Philosophy is generally associated with the search for knowledge of the self and of the world, yet the search for ultimate meaning can be life-denying and therefore cripple human fulfilment.
There is no absolute truth.
Truth has been constructed by men through a historic process, and even our own understanding of who and what we are is the result of a lengthy process of training and cultivation through the evolution of morality and centuries of social development.
Meaning or truth is historical and flexible, rather than a-temporal and absolute.
Even conscience and free will are not natural givens, but the outcome of historical and psychological evolution of humanity. The existence of both is essential for society as much as it is for Moral philosophy, as it can attribute guilt and responsibility.
The creation of free will and a moral perspective demarcates the birth of the ‘absolute’ truth and consequently the unceasing seeking of ultimate knowledge and truth.
Man’s conscience, his sense of responsibility, is instilled by means of punishment, in a relationship similar to that between creditor and debtor.
‘How do you give a memory to the animal, man? …’ ‘A thing must be burnt in so that it stays in the memory…’ (Friedrich Nietzsche, The Genealogy of Morality)
Science and philosophy are by no means an advance away from the will to truth, rather sophisticated versions of the same doctrine: a denial of sensual, present life in exchange for a pursuit of a believed, pre-determined truth — a truth that has been constructed through historical and psychological development, which differ for various civilisations, being simultaneously valid and null.
‘Nothing is true, everything is permitted.’ This is a fundamental affirmation of unrestricted creative freedom: an apocalyptic avowal that goes beyond the call to destructive, unrestrained behaviour:
“Everything is permitted because nothing is true. It is all make-believe . . . illusion . . . dream . . . art.

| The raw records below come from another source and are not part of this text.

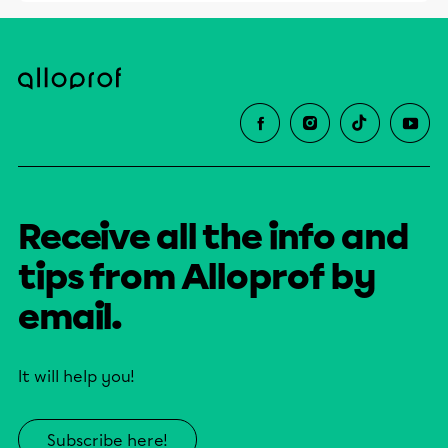
Receive all the info and
tips from Alloprof by
email.
It will help you!
Subscribe here!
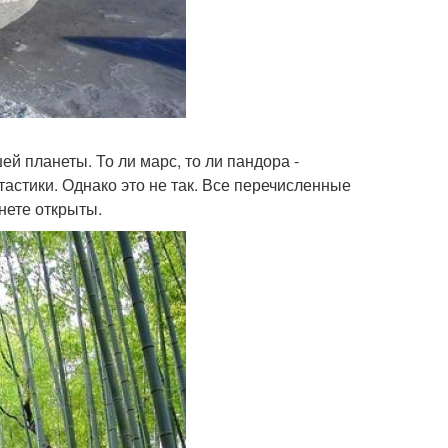
ей планеты. То ли марс, то ли пандора -
астики. Однако это не так. Все перечисленные
нете открыты.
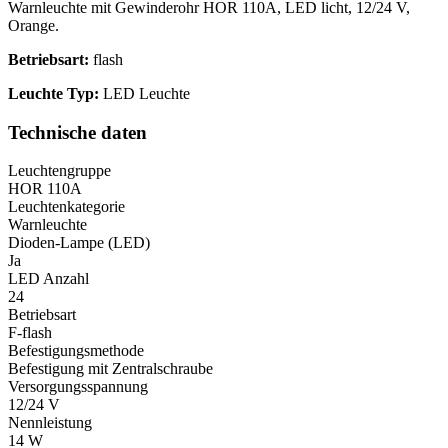
Warnleuchte mit Gewinderohr HOR 110A, LED licht, 12/24 V,
Orange.
Betriebsart:
flash
Leuchte Typ:
LED Leuchte
Technische daten
Leuchtengruppe
HOR 110A
Leuchtenkategorie
Warnleuchte
Dioden-Lampe (LED)
Ja
LED Anzahl
24
Betriebsart
F-flash
Befestigungsmethode
Befestigung mit Zentralschraube
Versorgungsspannung
12/24 V
Nennleistung
14 W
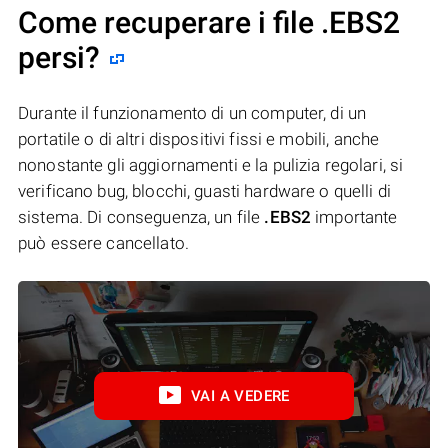
Come recuperare i file .EBS2
persi?
Durante il funzionamento di un computer, di un
portatile o di altri dispositivi fissi e mobili, anche
nonostante gli aggiornamenti e la pulizia regolari, si
verificano bug, blocchi, guasti hardware o quelli di
sistema. Di conseguenza, un file
.EBS2
importante
può essere cancellato.
VAI A VEDERE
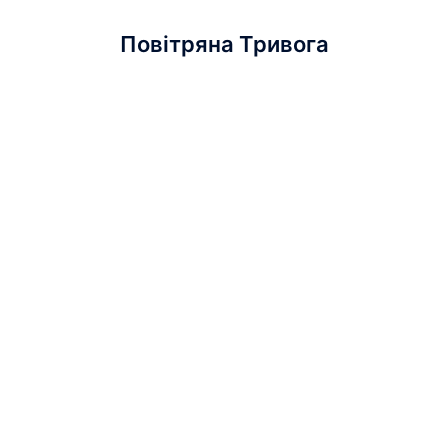
Повітряна Тривога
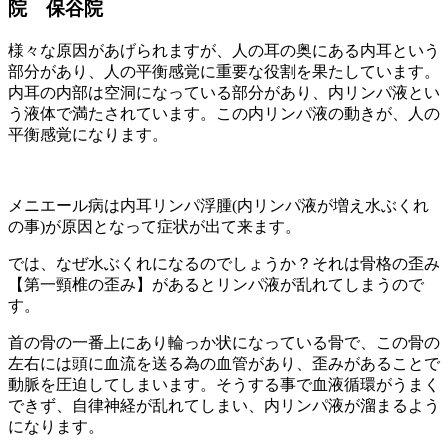
院 保谷院
様々な原因があげられますが、人の耳の奥にある内耳という
部分があり、人の平衡感覚に重要な役割を果たしています。
内耳の内部は空洞になっている部分があり、内リンパ液とい
う液体で満たされています。この内リンパ液の動きが、人の
平衡感覚になります。
メニエール病は内耳リンパ浮腫(内リンパ液が増え水ぶくれ
の事)が原因となって症状が出て来ます。
では、なぜ水ぶくれになるのでしょうか？それは骨格の歪み
【第一頸椎の歪み】があるとリンパ液が乱れてしまうので
す。
首の骨の一番上にあり輪っか状になっている骨で、この骨の
左右には頭に血流を送る為の血管があり、歪みがあることで
動脈を圧迫してしまいます。そうする事で血液循環がうまく
できず、自律神経が乱れてしまい、内リンパ液が溜まるよう
になります。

When art leaves the frame and the written word leaves the page, not merely the physical frame and page, but the frames and pages that assign the categories.” (William S. Burroughs)
Only when we acknowledge the absence of eternal or pre-existing truth, can we be free from the burden of guilt.
Only then can we become our own master, legislator, executive and judge in the pursuit of a fulfilling sensual and creative life.
Only then will we stop blaming the elusive other for our actions and assume responsibility for everything we do in drawing our own horizons of truth.